One of my dear friends remarked of her ex: “I just remembered seeing his back so much, because he was always faced away working on his computer…”
Someday, my wife and kids might resent me for this very same thing. I don’t want to be that caricature of a man, chained to his desk, and his kids having a memory of his back facing them, pecking away at the computer.
The way in which I work – which affects my stress and mood in the present – may prevent me from meeting the love of my life. #OpportunityCost
Insight 2: Parkinson’s Law
Insight 2: Parkinson’s Law
I am so susceptible to Parkinson’s Law, which is the tendency to spend whatever time is allotted to finish a task.
Given 3 months? Take 3 months, perhaps procrastinating until the end. Due at the end of the week? It’s done by by the end of the week.
I can be more productive working less.
It’s not that I need to work more.
It’s not that I’m a super productive person.
It’s that I need to be more intentional and focused when I do work.
If I’m already not hitting my goals by being so distracted, that’s coming from the current system of how I’m doing things, including my current work even if it feels productive in the moment.
Insight 3: Actually enjoy rest
I want to have a better relationship to rest. Not treat it as a second-class citizen anymore. When I “rebel” against the productive narrative, I end up resting as a reaction—not treating it as a whole in of itself.
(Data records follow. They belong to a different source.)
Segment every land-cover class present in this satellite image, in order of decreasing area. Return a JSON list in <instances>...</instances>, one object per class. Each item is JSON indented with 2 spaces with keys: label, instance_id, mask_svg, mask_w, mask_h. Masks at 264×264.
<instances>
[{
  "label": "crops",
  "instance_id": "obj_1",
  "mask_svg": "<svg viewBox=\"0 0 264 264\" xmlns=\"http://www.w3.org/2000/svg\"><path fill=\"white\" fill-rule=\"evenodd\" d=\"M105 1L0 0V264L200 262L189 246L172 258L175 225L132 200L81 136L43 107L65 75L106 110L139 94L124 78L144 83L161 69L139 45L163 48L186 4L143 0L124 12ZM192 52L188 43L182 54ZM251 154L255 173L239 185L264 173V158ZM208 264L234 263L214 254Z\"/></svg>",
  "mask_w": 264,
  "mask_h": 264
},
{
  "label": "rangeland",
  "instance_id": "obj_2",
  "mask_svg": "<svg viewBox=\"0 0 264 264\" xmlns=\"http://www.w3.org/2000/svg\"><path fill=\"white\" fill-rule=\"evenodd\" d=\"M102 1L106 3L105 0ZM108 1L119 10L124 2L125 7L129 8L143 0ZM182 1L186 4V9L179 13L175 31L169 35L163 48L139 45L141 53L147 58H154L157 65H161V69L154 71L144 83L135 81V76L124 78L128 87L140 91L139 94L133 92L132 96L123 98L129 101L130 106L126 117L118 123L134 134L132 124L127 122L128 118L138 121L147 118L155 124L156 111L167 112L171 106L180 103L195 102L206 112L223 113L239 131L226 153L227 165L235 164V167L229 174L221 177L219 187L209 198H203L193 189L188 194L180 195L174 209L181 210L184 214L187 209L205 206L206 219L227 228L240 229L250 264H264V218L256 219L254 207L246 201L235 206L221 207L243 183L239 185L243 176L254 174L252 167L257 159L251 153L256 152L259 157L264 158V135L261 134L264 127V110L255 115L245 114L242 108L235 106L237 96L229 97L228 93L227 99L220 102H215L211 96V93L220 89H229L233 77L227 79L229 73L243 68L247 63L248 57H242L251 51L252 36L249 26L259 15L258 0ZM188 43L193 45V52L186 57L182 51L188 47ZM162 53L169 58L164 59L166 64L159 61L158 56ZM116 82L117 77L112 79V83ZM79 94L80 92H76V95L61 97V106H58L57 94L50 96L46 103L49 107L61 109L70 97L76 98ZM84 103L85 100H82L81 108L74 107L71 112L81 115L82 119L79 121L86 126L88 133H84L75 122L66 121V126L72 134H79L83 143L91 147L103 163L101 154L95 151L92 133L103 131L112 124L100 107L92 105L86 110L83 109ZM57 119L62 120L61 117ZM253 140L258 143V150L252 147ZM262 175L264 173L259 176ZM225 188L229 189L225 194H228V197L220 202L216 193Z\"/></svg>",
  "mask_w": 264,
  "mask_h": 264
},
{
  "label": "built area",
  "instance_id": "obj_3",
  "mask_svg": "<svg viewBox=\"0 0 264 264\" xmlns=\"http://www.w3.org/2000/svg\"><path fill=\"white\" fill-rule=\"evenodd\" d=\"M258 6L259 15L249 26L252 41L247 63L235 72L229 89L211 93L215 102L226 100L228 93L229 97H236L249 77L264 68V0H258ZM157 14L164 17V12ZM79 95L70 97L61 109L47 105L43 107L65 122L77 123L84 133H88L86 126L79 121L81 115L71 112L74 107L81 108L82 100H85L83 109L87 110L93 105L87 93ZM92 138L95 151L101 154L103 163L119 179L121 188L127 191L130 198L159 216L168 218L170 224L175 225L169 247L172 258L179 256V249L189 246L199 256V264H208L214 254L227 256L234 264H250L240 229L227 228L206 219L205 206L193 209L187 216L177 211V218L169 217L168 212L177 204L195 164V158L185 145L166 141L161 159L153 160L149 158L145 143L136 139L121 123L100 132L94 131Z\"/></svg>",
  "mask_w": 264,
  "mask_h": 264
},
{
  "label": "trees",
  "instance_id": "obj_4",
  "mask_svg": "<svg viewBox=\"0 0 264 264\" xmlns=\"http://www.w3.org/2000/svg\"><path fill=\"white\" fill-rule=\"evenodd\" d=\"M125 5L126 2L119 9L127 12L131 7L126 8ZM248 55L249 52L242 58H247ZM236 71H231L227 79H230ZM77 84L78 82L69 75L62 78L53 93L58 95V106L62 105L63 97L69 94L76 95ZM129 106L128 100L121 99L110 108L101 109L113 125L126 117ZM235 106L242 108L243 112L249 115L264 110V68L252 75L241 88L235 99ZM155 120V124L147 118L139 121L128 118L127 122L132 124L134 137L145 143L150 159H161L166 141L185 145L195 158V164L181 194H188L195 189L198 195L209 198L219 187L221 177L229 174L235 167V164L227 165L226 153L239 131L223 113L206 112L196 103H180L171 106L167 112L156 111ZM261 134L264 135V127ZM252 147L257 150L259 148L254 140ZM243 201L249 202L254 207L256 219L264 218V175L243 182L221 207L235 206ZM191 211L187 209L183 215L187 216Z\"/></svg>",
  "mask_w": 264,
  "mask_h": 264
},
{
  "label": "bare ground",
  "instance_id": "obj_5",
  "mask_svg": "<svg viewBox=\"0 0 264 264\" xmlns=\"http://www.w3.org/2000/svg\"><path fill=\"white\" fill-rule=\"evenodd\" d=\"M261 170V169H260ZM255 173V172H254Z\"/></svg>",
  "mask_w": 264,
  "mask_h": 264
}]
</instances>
It would be a lot nicer to just allow myself to rest when I can and fully enjoy it.
You mentioned FIRE?
In the Financial Independence; Retire Early community, the tide has recently turned to focus on living a good life, now.
It’s not just about grinding away and being miserable until hitting your magic financial number, as I wrote about in this FIRE article.
My mistake was thinking that “someday,” after I’m successful with my creative side hustles (e.g. covering my living expenses), then I’d be truly independent. Then I can choose my work and rest hours. But before then, pack it all in.
Ideas can be prisons.
Each of us holds the key to unlocking the stranglehold of limiting beliefs.
I can have my “dream life now” by working less, instead of deferring the idea of a “good life” to some fuzzy someday. Even if it’s something that feels so…ordinary as my daily and weekly schedule.
This is now my work; to work at rest.